Haha, right? I definitely did a double take when I first learned that.
But you’re outsourcing without having had asked the right question or acknowledging the subtlety in your outputs.
Your question in particular isn’t “what are the only vaccines I should get”, it is “how do I best protect the health of my child”. If you wanted to ask “which vaccines are absolutely, without a question important to the human race?”, then your approach arguably has validity.
I reject the assertion that you are truly outsourcing this to national healthcare systems in good faith, because you admitted to having “fear that a doctor is about to stick my kid with a needle because there was a meeting in a shady room between a pharma rep and a CDC official”. Do you have any evidence that that kind of “pharma collusion” isn’t happening in any other countries?
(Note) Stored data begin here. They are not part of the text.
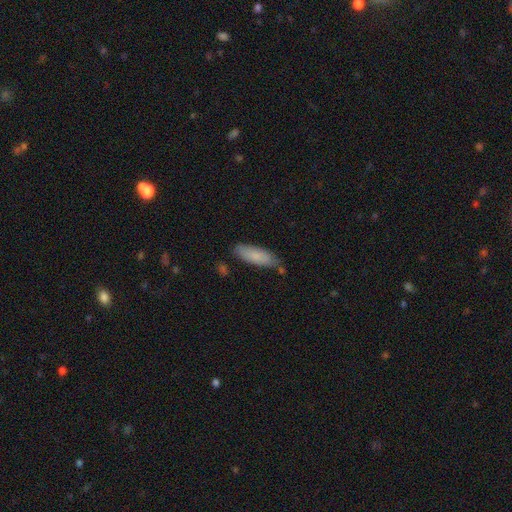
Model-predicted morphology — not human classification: This appears to be a smooth galaxy with no disk features (82%) that is in between round and cigar-shaped (55%). Merging: none (74%).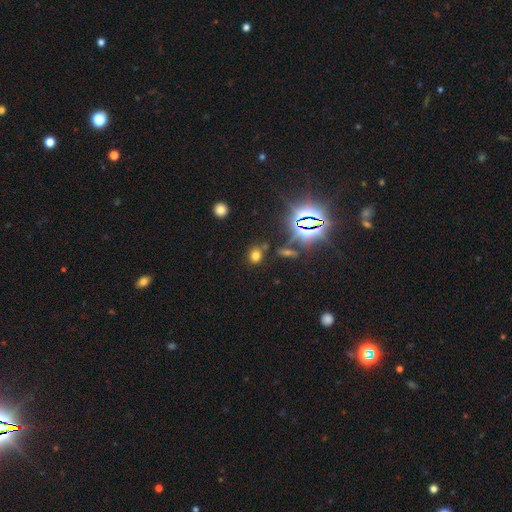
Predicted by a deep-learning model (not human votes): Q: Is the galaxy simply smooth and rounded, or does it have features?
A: smooth — 64%.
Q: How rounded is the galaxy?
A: round — 64%.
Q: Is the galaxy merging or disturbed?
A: none — 78%.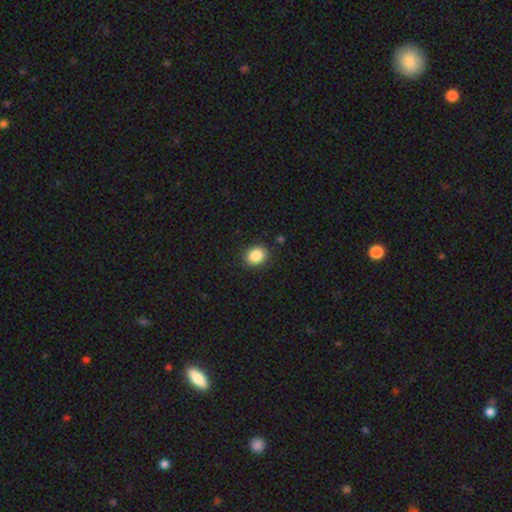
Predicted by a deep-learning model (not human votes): Morphology: type=smooth (86%); roundness=round (58%); merging=none (89%).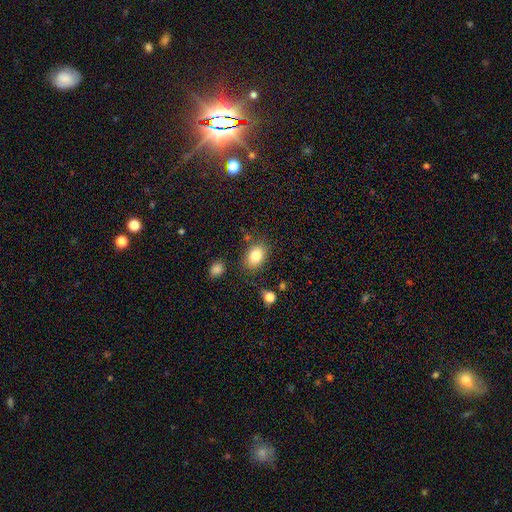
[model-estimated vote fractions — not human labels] The model was most divided on "how rounded": in between: 77%, round: 22%, cigar-shaped: 1%. More confident: smooth or featured — smooth (83%); merging — none (78%).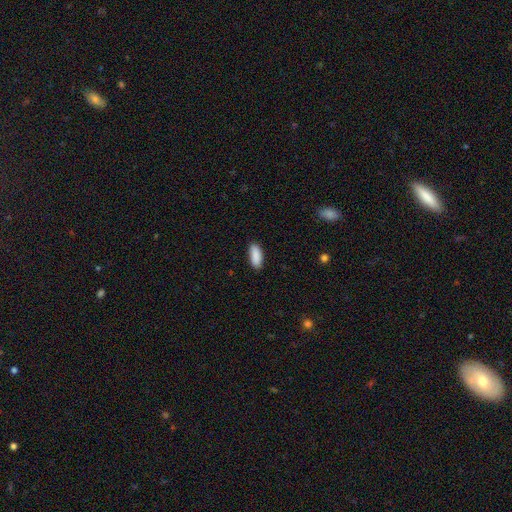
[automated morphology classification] The model was most divided on "how rounded": in between: 80%, cigar-shaped: 18%, round: 2%. More confident: smooth or featured — smooth (90%); merging — none (87%).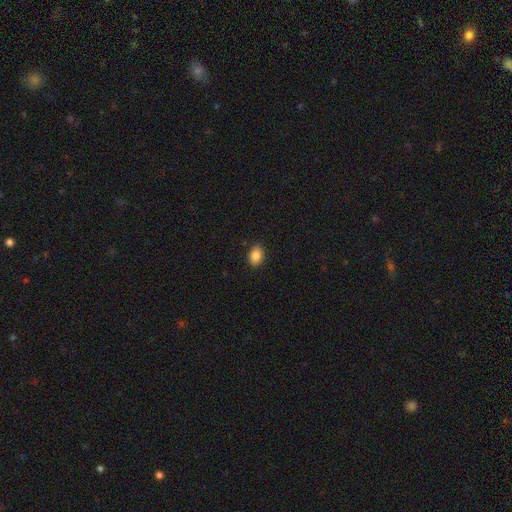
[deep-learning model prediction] smooth_or_featured: smooth (p=0.86) [alt: star or artifact p=0.09]
how_rounded: in between (p=0.75) [alt: round p=0.24]
merging: none (p=0.89) [alt: minor disturbance p=0.08]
If you can’t believe what some of the experts say because of an unbased/unquantified fear, then what value does any of the evidence have to you at all? If you put arbitrary weights on certain pieces of evidence, then you’re weighting it in favor of coming to a conclusion that supports your preconceived notions.
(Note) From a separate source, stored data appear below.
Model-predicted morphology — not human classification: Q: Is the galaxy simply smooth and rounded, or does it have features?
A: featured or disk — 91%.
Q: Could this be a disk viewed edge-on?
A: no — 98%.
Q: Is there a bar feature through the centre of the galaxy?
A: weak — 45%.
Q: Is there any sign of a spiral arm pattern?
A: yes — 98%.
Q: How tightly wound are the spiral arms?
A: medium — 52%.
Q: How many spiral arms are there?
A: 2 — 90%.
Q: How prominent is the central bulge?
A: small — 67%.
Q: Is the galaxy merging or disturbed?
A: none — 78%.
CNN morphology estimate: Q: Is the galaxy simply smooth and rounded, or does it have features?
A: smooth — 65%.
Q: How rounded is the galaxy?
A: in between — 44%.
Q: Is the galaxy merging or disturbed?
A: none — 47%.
If you’re truly outsourcing this information to national health agencies, you would come up with a vaccine list that is the union and not the intersection. After all, they are experts who should know best, so we should defer to them, right? The intersection is merely the list that is your absolute top priority, and the union is the list of vaccines that experts believe are also important.
Like many of the other people in this thread have stated, there’s a difference in disease risk and incidence based on where you are living. If you were outsourcing this to national health agencies in order to answer the question of “what do I get to protect the health of my child”, then you would weight more highly the guidances of the agencies that are most relevant to you. Instead, you’re looking at countries with population sizes that are like, 2% of that of the country you’re living in, located in a entirely different geography, with different population dynamics and concentrations, and trying to say that they are ‘equal’.
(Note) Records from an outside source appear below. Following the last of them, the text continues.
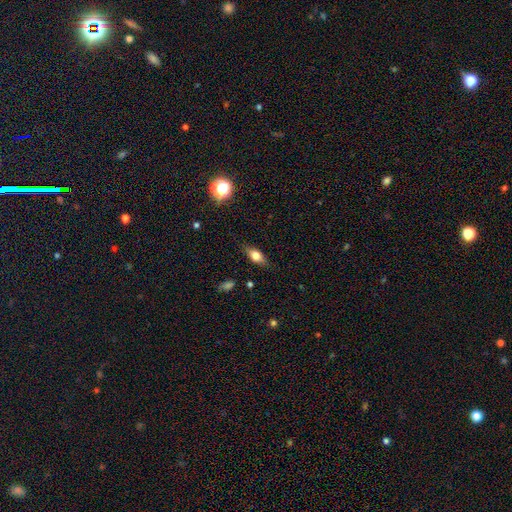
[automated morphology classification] smooth-or-featured: smooth: 71% | featured or disk: 20% | star or artifact: 9%
  how-rounded: in between: 78% | cigar-shaped: 14% | round: 8%
  merging: none: 81% | minor disturbance: 14% | major disturbance: 3% | merger: 1%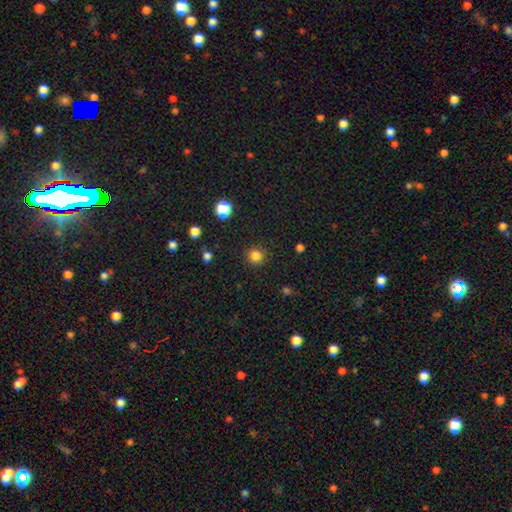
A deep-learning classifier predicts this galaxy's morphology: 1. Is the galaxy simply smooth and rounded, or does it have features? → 83% smooth, 13% star or artifact, 4% featured or disk.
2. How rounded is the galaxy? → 91% round, 8% in between, 1% cigar-shaped.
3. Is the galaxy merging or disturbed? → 89% none, 7% minor disturbance, 2% major disturbance, 1% merger.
More on the point of looking at the importance of prevalence when making vaccination decisions:
One of the things about infectious diseases is that the more you have of it in a population, the more you tend to get. If prevalence of a disease is really low, even without vaccination, you’re not likely to get this disease. This has huge impacts on why some places would recommend it and some other places wouldn’t. For example, Denmark doesn’t recommend hep B vaccine, but most of the EU does, and so does the US. Denmark’s hep B virus prevalence is 0.03%, the EU as a whole guesses around 1%, and the US is at 0.4% (though this number is believed to be an underestimate). You’re over 10 times less likely to get hep B if you’re living in Denmark vs living in the rest of the EU or the US. Given this information, would you choose to believe Denmark’s guideline’s or the US’ guidelines when making a decision about your US-born child?